Re: [-rc7 regression] Buggy commit: "mm: use aligned zone start forpfn_to_bitidx calculation"

From: Ingo Molnar
Date: Mon Feb 18 2013 - 03:49:47 EST

* Linus Torvalds <torvalds@xxxxxxxxxxxxxxxxxxxx> wrote:

> > Right, that's the commit causing the x86 regression:
> >
> > c060f943d0929f3e429c5d9522290584f6281d6e is the first bad commit
> > commit c060f943d0929f3e429c5d9522290584f6281d6e
> > Date: Fri Jan 11 14:31:51 2013 -0800
> >
> > mm: use aligned zone start for pfn_to_bitidx calculation
> Ok, looking more at this, I don't really want to revert it,
> and I have an idea of what is wrong.
> When we allocate the zone use bitmap, we do not take the
> zone_start_pfn into account. So I *think* that what happens is
> that "pfn_to_bitidx()" simply overruns the allocation for
> unaligned zonesm and the spinlock just happens to be right
> after (or the overrun causes some other memory corruption that
> then indirectly causes the spinlock corruption).
> So I'm wondering if the fix is simply something like the
> attached patch. It takes the zone_start_pfn into account when
> allocating the zone bitmap.
> Laura? Mel?
> Ingo, can you test this? I was going to do the 3.8 today, but
> I guess I can just wait, and if you can test this we could get
> it in..

Yes, your patch fixes the bug: with the patch applied to
f741656d646f plus the failing .config the system booted up
just fine.

I also double checked that vanilla upstream f741656d646f still
locks up - so it's your patch that made the difference.

Tested-by: Ingo Molnar <mingo@xxxxxxxxxx>

## Excerpted data
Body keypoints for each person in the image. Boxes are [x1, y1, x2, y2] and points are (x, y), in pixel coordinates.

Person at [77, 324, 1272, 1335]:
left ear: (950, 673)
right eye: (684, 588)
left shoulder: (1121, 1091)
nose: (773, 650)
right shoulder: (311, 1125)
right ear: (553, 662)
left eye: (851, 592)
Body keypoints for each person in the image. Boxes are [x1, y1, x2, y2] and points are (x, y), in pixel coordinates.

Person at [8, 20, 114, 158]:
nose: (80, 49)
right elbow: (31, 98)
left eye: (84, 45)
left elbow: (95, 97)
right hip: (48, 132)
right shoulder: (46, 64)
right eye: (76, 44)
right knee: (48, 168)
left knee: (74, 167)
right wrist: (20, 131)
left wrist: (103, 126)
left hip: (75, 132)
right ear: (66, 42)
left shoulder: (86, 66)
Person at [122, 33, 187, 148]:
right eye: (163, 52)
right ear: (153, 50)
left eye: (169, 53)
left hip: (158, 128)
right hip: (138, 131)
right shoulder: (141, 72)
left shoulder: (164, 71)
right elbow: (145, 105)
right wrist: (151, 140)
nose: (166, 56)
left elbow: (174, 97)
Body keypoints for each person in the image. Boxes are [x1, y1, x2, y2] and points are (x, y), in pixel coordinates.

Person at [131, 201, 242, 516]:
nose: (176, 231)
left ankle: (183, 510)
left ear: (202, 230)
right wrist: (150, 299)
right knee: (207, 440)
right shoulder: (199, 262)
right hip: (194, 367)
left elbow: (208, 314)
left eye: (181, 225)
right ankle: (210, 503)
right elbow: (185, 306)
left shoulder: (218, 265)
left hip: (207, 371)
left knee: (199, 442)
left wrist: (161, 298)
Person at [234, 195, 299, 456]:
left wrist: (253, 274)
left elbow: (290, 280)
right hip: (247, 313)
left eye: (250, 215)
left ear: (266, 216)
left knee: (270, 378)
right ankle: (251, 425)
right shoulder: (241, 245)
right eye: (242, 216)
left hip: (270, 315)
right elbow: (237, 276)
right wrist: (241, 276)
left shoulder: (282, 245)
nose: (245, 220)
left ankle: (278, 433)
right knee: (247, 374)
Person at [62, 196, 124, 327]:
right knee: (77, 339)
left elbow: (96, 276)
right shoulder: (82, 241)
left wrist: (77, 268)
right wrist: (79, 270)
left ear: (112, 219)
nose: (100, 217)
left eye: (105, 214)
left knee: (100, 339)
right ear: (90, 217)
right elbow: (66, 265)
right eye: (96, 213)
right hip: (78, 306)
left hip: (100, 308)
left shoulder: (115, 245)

## Problem details
Output the whole mailing list reply about the pfn_to_bitidx regression, word for word. You won't need the lines for anything here.

## Exercise answer
Re: [-rc7 regression] Buggy commit: "mm: use aligned zone start forpfn_to_bitidx calculation"

From: Ingo Molnar
Date: Mon Feb 18 2013 - 03:49:47 EST

* Linus Torvalds <torvalds@xxxxxxxxxxxxxxxxxxxx> wrote:

> > Right, that's the commit causing the x86 regression:
> >
> > c060f943d0929f3e429c5d9522290584f6281d6e is the first bad commit
> > commit c060f943d0929f3e429c5d9522290584f6281d6e
> > Date: Fri Jan 11 14:31:51 2013 -0800
> >
> > mm: use aligned zone start for pfn_to_bitidx calculation
> Ok, looking more at this, I don't really want to revert it,
> and I have an idea of what is wrong.
> When we allocate the zone use bitmap, we do not take the
> zone_start_pfn into account. So I *think* that what happens is
> that "pfn_to_bitidx()" simply overruns the allocation for
> unaligned zonesm and the spinlock just happens to be right
> after (or the overrun causes some other memory corruption that
> then indirectly causes the spinlock corruption).
> So I'm wondering if the fix is simply something like the
> attached patch. It takes the zone_start_pfn into account when
> allocating the zone bitmap.
> Laura? Mel?
> Ingo, can you test this? I was going to do the 3.8 today, but
> I guess I can just wait, and if you can test this we could get
> it in..

Yes, your patch fixes the bug: with the patch applied to
f741656d646f plus the failing .config the system booted up
just fine.

I also double checked that vanilla upstream f741656d646f still
locks up - so it's your patch that made the difference.

Tested-by: Ingo Molnar <mingo@xxxxxxxxxx>